## SOURCE DOCUMENT
┏━━
Yet for a period of three years, the Panasonic machines commanded the highest price per user line, representing the utter inversion of product value and price. This was because the “low value” PBX market was subject to the context of relatively lower supply and higher demand per vendor. Product specifications did not drive value because higher value equipment tiers were locked into destructive price battles. Panasonic was not.


Management needs to clearly communicate value differences in price terms. One such method is offering the product at the competitor’s price, minus the value-add component—this squarely places the choice with the customer.


Costs play an important role, although in an indirect way. Looking at the cost represented at the bottom of the bars in Figure 2-1, you’ll find that there are very few examples where competitors have sold below variable costs. For high-margin industries, that would represent quite a discount: for some information services the prices would have to drop 90 percent or more before incremental (variable) costs are implicated. Similarly, both sides will resist pricing below incremental (or variable) costs of sale because typically neither Company A nor Company B has management that is incented to go cash-negative.
┗━━
## GIVEN EXERCISE A
According to the pricing passage, what method can management use to communicate value differences in price terms?
## GIVEN EXERCISE B
Pick up the pricing passage after its final sentence and keep writing.
The records that follow have no connection to the pricing passage.

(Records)
┏━━
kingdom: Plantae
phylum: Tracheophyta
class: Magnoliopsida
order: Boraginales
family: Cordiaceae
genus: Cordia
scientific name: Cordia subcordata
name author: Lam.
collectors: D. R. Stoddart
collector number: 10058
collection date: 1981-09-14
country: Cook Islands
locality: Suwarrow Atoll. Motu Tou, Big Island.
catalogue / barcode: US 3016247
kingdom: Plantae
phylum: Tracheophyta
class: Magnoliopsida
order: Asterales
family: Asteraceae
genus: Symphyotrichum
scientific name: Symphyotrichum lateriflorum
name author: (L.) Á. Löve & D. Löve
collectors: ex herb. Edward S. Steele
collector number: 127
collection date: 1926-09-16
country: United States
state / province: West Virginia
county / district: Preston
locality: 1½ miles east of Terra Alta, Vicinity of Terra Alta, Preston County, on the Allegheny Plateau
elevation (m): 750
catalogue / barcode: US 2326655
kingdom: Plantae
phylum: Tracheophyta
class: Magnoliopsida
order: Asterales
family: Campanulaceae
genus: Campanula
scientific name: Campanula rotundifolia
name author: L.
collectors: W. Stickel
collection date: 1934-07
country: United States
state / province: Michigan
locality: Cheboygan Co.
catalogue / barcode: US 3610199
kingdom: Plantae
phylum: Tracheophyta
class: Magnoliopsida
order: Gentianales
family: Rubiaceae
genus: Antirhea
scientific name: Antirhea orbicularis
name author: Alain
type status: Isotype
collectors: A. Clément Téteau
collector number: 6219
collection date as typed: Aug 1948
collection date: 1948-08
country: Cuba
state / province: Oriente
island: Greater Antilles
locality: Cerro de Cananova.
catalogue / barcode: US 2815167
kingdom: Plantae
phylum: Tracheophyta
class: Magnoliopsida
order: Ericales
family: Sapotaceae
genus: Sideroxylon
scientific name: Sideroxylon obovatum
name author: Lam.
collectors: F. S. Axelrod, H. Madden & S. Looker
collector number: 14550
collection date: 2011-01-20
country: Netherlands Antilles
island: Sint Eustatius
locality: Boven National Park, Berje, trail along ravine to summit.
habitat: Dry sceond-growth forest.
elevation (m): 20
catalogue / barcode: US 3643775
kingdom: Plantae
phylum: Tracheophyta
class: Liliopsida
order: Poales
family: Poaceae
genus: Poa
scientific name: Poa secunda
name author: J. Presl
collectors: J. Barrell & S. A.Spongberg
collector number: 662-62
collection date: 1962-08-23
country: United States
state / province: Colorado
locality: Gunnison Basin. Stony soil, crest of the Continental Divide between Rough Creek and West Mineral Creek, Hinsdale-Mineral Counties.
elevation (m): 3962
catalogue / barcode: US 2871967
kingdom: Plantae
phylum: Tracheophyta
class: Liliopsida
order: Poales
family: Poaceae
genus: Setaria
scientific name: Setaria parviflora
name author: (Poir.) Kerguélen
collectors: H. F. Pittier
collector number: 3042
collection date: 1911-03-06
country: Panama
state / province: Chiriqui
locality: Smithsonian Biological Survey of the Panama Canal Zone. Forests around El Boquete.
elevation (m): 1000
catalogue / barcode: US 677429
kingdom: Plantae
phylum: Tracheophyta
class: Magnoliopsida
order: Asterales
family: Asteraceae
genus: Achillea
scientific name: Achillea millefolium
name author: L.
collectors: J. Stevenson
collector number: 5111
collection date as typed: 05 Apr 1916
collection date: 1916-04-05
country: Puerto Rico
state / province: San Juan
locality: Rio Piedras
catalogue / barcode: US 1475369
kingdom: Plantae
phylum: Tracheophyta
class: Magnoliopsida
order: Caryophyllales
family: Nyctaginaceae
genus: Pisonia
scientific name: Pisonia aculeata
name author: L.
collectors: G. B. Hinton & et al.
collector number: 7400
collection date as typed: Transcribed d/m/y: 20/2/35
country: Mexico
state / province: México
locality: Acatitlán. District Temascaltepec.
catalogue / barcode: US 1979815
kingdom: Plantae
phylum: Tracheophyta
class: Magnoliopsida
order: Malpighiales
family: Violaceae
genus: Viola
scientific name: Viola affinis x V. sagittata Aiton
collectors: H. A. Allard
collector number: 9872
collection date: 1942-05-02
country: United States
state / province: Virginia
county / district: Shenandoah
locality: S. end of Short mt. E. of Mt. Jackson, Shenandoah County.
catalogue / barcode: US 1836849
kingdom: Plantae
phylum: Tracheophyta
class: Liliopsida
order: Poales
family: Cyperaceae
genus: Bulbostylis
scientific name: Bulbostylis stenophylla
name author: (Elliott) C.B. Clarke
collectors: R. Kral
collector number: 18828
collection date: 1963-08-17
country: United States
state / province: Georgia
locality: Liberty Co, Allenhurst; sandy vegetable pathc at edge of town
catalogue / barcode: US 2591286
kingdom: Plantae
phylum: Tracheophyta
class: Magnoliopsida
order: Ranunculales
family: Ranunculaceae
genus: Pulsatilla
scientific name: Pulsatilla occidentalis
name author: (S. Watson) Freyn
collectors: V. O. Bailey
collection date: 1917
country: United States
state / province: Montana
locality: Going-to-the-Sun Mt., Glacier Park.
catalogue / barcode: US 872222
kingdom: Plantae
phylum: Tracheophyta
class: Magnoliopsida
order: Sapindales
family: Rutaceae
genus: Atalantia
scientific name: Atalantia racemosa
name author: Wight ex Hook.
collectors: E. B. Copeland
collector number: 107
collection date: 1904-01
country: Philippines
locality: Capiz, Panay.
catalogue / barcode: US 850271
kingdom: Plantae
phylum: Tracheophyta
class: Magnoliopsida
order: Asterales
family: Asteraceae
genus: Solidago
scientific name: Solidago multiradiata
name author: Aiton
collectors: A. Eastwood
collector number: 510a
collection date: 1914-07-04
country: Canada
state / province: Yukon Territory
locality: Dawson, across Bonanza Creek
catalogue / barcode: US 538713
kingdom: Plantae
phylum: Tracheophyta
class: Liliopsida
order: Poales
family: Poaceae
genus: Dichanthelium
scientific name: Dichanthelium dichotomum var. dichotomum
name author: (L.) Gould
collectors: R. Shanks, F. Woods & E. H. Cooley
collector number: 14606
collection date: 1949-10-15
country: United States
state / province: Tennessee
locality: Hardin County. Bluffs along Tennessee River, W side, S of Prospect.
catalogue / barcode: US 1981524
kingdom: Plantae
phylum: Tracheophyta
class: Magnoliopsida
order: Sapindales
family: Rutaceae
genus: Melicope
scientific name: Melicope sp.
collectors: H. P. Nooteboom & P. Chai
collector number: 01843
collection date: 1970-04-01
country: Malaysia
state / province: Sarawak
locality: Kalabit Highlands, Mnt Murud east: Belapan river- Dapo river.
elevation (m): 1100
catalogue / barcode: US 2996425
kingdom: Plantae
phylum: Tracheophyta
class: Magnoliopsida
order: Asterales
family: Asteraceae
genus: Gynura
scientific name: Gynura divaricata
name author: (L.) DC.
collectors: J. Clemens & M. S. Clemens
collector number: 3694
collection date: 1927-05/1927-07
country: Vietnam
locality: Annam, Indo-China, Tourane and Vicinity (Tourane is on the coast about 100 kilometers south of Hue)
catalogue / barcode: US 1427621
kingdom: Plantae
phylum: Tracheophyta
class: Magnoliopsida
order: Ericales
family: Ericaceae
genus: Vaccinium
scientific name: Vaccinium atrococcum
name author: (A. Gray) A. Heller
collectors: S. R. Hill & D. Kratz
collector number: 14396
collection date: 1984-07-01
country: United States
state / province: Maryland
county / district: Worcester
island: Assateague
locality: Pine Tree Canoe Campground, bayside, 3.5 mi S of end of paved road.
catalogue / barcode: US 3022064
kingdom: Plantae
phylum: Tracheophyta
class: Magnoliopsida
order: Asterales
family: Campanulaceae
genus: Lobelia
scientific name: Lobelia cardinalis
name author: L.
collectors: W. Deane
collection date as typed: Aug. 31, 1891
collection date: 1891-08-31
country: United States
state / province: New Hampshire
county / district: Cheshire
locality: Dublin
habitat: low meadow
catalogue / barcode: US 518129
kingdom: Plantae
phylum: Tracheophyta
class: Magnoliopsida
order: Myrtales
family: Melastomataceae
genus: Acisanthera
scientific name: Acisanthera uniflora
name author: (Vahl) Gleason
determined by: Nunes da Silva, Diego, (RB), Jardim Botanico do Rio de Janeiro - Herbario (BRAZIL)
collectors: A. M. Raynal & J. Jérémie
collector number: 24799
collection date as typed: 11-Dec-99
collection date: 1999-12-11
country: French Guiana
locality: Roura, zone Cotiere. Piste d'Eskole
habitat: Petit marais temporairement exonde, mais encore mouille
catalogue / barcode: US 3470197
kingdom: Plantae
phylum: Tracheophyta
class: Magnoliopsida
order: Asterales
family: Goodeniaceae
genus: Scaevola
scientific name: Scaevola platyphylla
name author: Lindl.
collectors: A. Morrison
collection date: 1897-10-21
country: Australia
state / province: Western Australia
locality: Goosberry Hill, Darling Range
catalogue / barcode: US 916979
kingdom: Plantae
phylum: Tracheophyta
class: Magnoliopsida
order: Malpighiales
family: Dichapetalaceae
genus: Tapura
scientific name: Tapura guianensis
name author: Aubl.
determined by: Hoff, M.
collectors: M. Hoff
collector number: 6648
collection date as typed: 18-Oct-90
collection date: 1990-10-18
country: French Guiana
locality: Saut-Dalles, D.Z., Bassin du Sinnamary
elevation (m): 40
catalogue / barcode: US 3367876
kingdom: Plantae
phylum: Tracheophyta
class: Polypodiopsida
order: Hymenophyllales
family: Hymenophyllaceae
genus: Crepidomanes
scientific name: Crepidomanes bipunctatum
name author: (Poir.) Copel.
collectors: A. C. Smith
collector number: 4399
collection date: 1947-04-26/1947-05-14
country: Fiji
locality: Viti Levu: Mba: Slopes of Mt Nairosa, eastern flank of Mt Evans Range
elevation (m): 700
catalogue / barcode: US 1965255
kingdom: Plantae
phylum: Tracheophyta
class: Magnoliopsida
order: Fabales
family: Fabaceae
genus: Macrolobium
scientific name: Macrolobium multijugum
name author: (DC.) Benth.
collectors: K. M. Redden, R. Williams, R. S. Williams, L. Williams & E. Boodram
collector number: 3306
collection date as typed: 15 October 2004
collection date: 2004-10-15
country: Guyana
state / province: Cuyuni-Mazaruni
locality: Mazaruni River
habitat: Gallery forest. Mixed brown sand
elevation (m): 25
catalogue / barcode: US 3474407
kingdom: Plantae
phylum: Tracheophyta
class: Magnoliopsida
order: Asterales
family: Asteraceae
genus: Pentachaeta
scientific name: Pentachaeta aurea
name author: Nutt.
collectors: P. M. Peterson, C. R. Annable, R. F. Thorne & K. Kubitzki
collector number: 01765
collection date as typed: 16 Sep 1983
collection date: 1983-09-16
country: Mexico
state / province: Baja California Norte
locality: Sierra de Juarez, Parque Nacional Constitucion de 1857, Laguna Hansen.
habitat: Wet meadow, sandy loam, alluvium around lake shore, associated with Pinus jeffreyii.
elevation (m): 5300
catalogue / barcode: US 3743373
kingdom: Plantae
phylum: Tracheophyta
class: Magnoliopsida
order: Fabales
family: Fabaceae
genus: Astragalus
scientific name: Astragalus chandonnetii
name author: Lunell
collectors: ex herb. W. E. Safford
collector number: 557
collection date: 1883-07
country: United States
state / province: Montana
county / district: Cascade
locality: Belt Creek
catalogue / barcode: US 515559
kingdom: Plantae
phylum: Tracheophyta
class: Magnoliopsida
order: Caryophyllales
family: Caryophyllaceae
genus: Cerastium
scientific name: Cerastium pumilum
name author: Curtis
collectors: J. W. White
┗━━
## EXPECTED ANSWER A
Management can offer the product at the competitor's price, minus the value-add component.

## EXPECTED ANSWER B
We often see sales below fully allocated costs, but that is less of a source of alarm both because it represents less of a drop and because allocations are usually not situation-specific anyhow. In addition, in extreme cases, there is a somewhat self-regulating aspect of pricing. The lower the price, the fewer buying decisions will be made on price. For instance, as the costs of promotional giveaways (e.g., branded pens and mugs) become small, buyers will simply order such goods from whichever supplier they have a relationship with rather than put the order out to bid. Hence, in addition to the financial pain of going below costs, there is often no market reason for competitors to get down below variable costs.

The middle sections of the chart columns are the most interesting areas for pricing. Either or both competitors could choose to push price down to variable cost, which is why product value can never be a reliable guide for pricing in competitive markets. The absolute value of a product can disappear in smoke. The question any pricing approach must answer is: how much of the value in the middle section of the chart columns can be captured through the adroit use of context?

While the middle part of the column could disappear totally, there are typically strong incentives for competitors not to engage in mutual self-destruction. These are:

images Management incentives include profitability incentives.3

images Managers facing powerful competitors are concerned about starting a price war.

images Even when seeking share growth, cash flow is typically a factor.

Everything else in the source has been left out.